However well we protect our systems, there is always a chance they will be penetrated. Constructing practical distributed systems that achieve their goals even after being penetrated is a challenge. During the last few years, there has been considerable progress in the design of intrusion-tolerant (Byzantine) replication systems. The current state of the art can perform well on small-scale systems that are usually confined to local area networks. This talk presents recent progress scaling Byzantine replication to wide area networks.
We present Stewards, the first hierarchical Byzantine replication architecture tailored to systems that span multiple wide area sites, each consisting of several replicas. Steward provides excellent performance, including latency and throughput not far from standard (non-Byzantine) replication systems, and dramatically improves availability and manageability. However, Steward suffers from drawbacks commonly exhibited by "first of its kind" systems: it is overly engineered to achieve high performance and is non-customizable.
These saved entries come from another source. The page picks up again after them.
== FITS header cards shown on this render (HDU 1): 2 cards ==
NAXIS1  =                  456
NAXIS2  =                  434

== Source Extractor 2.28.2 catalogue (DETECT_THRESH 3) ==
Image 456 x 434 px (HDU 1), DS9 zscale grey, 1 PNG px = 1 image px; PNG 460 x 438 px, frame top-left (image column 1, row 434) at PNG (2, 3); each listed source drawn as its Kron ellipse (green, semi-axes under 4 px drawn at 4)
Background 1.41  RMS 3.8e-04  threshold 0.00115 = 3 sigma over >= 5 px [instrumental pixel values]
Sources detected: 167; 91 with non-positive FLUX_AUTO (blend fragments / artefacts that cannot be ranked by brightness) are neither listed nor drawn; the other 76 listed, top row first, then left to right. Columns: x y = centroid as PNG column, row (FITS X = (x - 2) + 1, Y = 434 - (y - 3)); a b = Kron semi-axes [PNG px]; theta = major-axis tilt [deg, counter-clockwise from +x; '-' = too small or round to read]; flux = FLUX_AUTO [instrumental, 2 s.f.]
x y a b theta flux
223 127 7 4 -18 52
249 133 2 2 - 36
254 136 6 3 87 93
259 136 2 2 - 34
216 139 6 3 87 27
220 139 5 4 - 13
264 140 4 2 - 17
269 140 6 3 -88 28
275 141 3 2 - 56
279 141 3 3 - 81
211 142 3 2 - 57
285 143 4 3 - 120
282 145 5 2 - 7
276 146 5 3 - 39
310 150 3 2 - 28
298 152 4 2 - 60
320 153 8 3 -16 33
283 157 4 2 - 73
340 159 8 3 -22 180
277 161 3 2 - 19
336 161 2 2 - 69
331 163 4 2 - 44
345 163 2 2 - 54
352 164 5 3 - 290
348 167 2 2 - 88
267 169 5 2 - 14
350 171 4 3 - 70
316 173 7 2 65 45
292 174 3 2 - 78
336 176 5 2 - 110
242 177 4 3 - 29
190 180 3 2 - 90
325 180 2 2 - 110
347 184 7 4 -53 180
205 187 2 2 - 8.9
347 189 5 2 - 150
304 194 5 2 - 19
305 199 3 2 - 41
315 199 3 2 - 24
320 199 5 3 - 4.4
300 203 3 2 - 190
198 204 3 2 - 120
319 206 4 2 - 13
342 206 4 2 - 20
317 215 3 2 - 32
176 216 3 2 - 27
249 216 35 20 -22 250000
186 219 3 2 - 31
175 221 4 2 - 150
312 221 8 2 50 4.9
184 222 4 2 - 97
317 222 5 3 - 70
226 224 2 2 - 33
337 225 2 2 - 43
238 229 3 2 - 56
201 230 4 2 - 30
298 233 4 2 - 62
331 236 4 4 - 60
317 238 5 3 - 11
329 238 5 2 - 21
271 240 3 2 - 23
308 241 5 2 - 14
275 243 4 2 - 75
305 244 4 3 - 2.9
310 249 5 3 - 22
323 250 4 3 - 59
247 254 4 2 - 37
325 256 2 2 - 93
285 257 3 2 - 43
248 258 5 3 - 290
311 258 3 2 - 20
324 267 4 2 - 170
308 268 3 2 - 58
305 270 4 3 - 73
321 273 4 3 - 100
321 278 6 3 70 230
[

Constructing logical machines out of collections of physical machines is a well-known technique for improving the robustness and fault tolerance of distributed systems. Based on the Steward work and the logical machine concept, we present a much simpler, customizable architecture for scalable Byzantine replication, paying the price of a small reduction in performance.
In this customizable architecture, the physical machines in each site implement a logical machine by running a local state machine replication protocol, and a wide-area replication protocol runs among the logical machines. This affords free substitution of the fault tolerance method used in each site (Byzantine or benign) and in the wide-area replication protocol, allowing one to balance performance and fault tolerance based on perceived risk.
Joint work with Brian Coan, Claudiu Danilov, Danny Dolev, Jonathan Kirsch, John Lane, Cristina Nita-Rotaru, Josh Olsen, and David Zage.
Yair Amir is a professor of computer science at Johns Hopkins University, heading the Distributed Systems and Networks lab (www.dsn.jhu.edu). His research goal is to understand the challenges, invent algorithms, and construct software tools that enable high-performance, robust, secure, and survivable distributed systems. Yair was the initiator of the Spread group communication toolkit, which is used in thousands of installations around the world in commercial, academic, and government settings. He also led the development of Secure Spread, including the first robust key agreement protocols, as well as the SMesh wireless mesh network (www.smesh.org), the first seamless 802.11 mesh with fast lossless handoff, the Spines overlay platform (www.spines.org), and the Wackamole and Backhand N-way failover and load-balancing projects (www.backhand.org).
Yair has been a member of the program committees of the IEEE International Conference on Distributed Computing Systems (1999, 2002, 2005-07), the ACM Conference on Principles of Distributed Computing (2001), and the International Conference on Dependable Systems and Networks (2001, 2003, 2005). Over the years, Yair headed several DARPA projects, winning the Dynamic Coalitions program "Bytes for Buck" trophy from DARPA in 2002, and was nominated for the agency-wide "Performer with Significant Technical Achievement" DARPA award in 2004.
His current research on the analysis, design, and construction of systems and networks that can survive insider attacks is funded by the CyberTrust program of NSF.